By David Lawder
WASHINGTON (RockedBuzz via Reuters) – Republican lawmakers on Sunday slammed President Joe Biden for waiting days to shoot down a suspected Chinese spy balloon as it flew over the United States, accusing him of showing weakness toward China and initially trying to maintain violation of US airspace Not declared.
A US Air Force fighter jet shot down the balloon off the coast of South Carolina on Saturday, a week after it first entered US airspace near Alaska, sparking a dramatic espionage saga that has further strained US-Chinese relations.
Defense Secretary Lloyd Austin said on Saturday that the US military was able to glean “valuable” intelligence by studying the balloon and that three other Chinese surveillance balloons had transited the US during the presidency of Biden’s predecessor Donald Trump , which Republican Trump denied.
Republican Tom Cotton, a member of the Senate Armed Services Committee, said, “We should have shot down this balloon over the Aleutian Islands,” where the balloon first entered U.S. airspace over Alaska on Jan. 28. . transit throughout the continental United States.”
Cotton told “Fox News Sunday” that he believed Biden, a Democrat, had waited to disclose the penetration of US airspace because he wanted to save Secretary of State Antony Blinken’s planned diplomatic trip to Beijing, which was eventually postponed. .
“I think part of that is the president’s reluctance to take any action that could be seen as provocative or confrontational toward Chinese Communists,” Cotton added.
BIDEN ORDER
Biden said Saturday he issued an order Wednesday to shoot down the balloon after it entered Montana, but the Pentagon recommended waiting until it could be done offshore to protect civilians from debris crashing into Earth from nearly double the altitude of commercial air traffic.
US Secretary of Transportation Pete Buttigieg said on CNN’s “State of the Union” that Biden’s approach has safeguarded Americans on the ground.
“The president has asked that this be addressed in a way that balances all the different risks. That’s exactly what happened,” Buttigieg said.
Senate Majority Leader Chuck Schumer, a Democrat, said of the Republican criticisms, “They’re premature and they’re political.”

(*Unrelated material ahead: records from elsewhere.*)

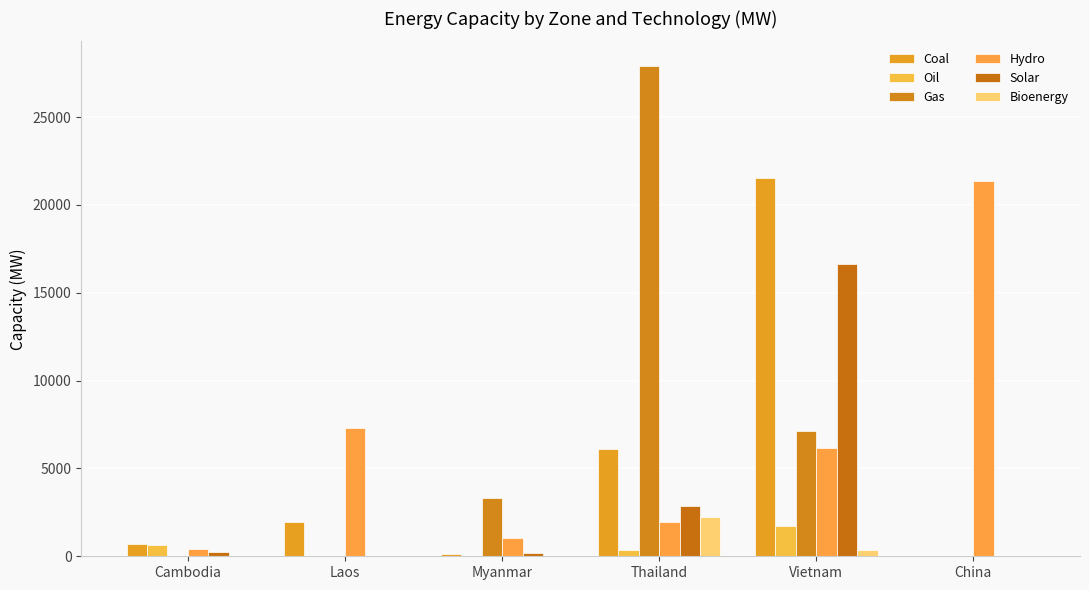

What is the label of the 1st bar from the right?

China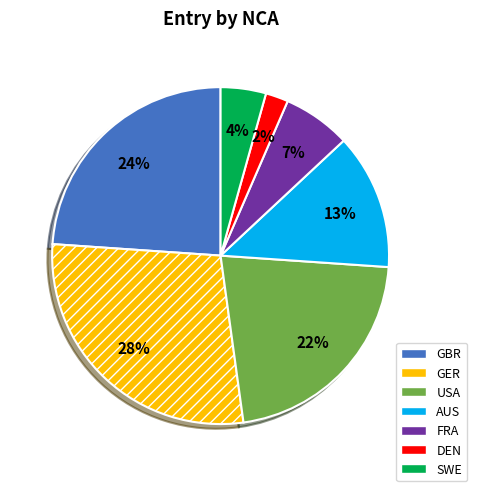

Count the number of slices in the pie.

7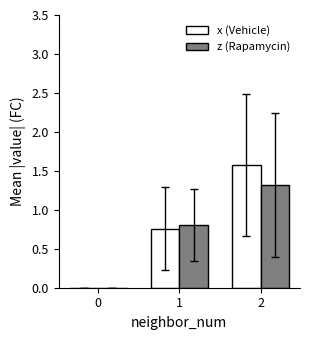

Is the value of z (Rapamycin) at 1 greater than the value of x (Vehicle) at 2?

No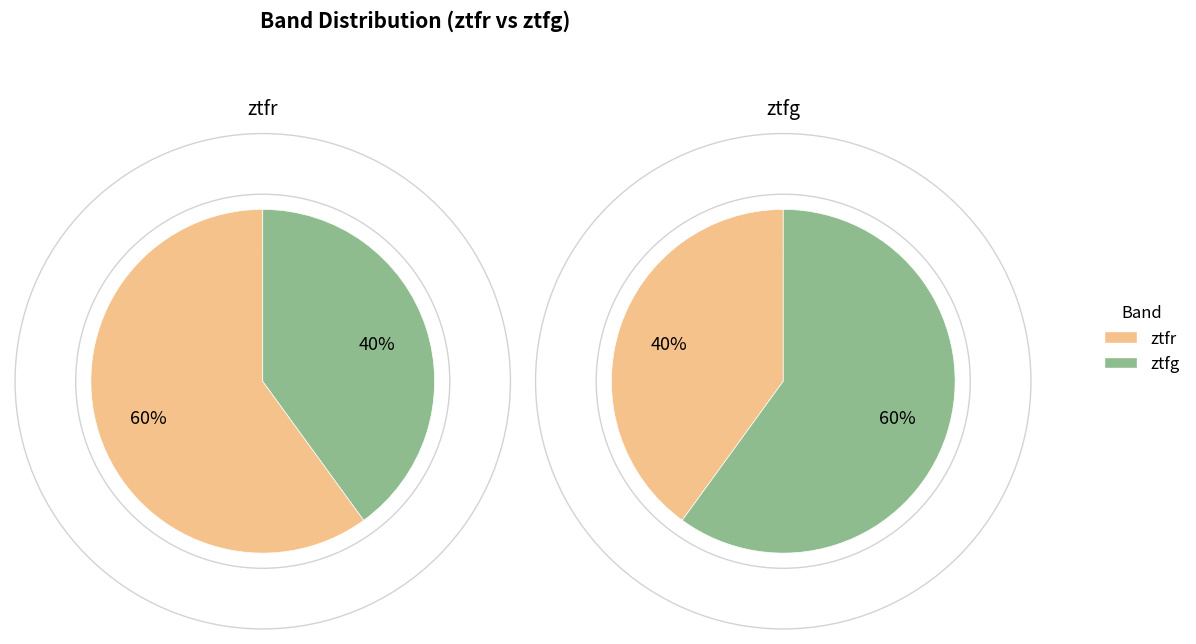

Combined, what portion of the pie is ztfg and ztfr?

100.0%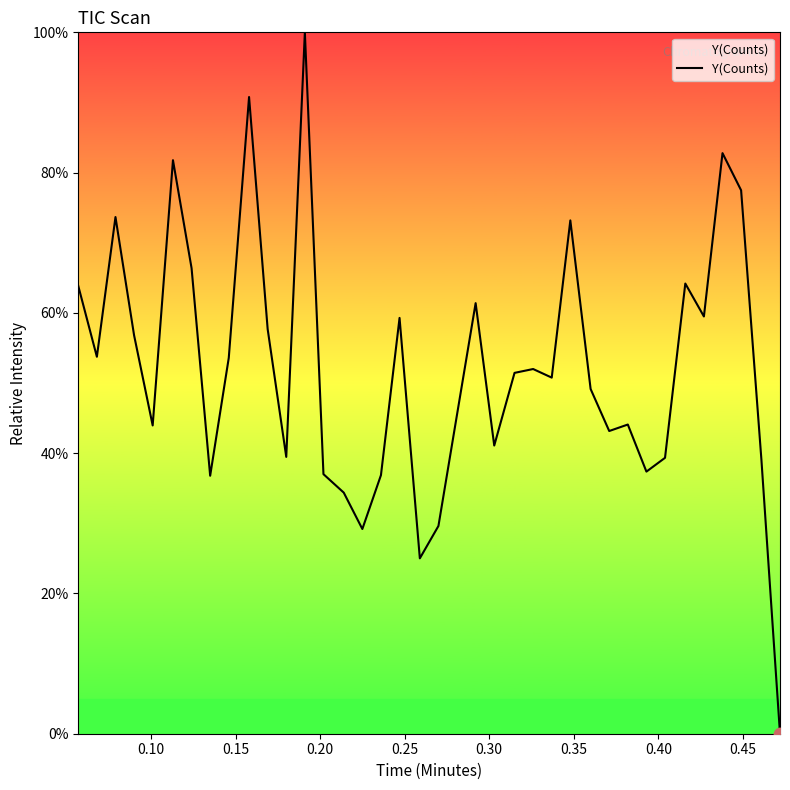

What is the difference between the maximum and minimum values?

100.0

Schumer said shooting down the balloon in the ocean likely allows US intelligence officials to examine its remains.
“The bottom line here is that shooting down the balloon on water was not only the safest option, it was the one that maximized our intelligence gain,” Schumer said at a news conference.
The Pentagon will brief senators on the balloon and Chinese surveillance on February 15, Schumer said.
PREVIOUS SIGHTINGS
Trump on Sunday disputed Austin’s claim that Chinese government surveillance balloons had briefly transited the continental United States three times during his presidency.
“China had too much respect for ‘TRUMP’ for this to happen, and it NEVER did,” Trump wrote on social media.
Speaking on Fox News Channel’s “Sunday Morning Futures,” Trump’s former director of national intelligence John Ratcliffe also denied such balloon incidents.
But Republican Representative Michael Waltz backed Austin, telling the Washington Post that the Pentagon had notified Congress that Chinese balloons have been sighted multiple times near the United States during Trump’s tenure. He said the balloons have been sighted near Texas and twice near Florida, as well as previously known sightings near Hawaii and Guam.
Republican Mike Turner, chairman of the House Intelligence Committee, said he believes China is using the balloon to figure out how to counter US nuclear weapons and missile defense systems.
“The president has allowed this to go through our most sensitive sites and he wasn’t even going to tell the American public,” Turner said on NBC’s “Meet the Press.” “There has been no attempt to brief Congress, no attempt to assemble the Gang of Eight (bipartisan group of congressional leaders). I think this administration lacks urgency.”
Republican Marco Rubio, vice chairman of the Senate Intelligence Committee, told the ABC News program “This Week” that China is trying to send a message that it could enter US airspace. Rubio said he doubted the balloon debris would have much intelligence value.
China on Sunday condemned as an overreaction the United States’ action against what Beijing called an airship used for meteorological and other scientific purposes that went missing in US airspace “completely by accident”. Washington has rejected this explanation.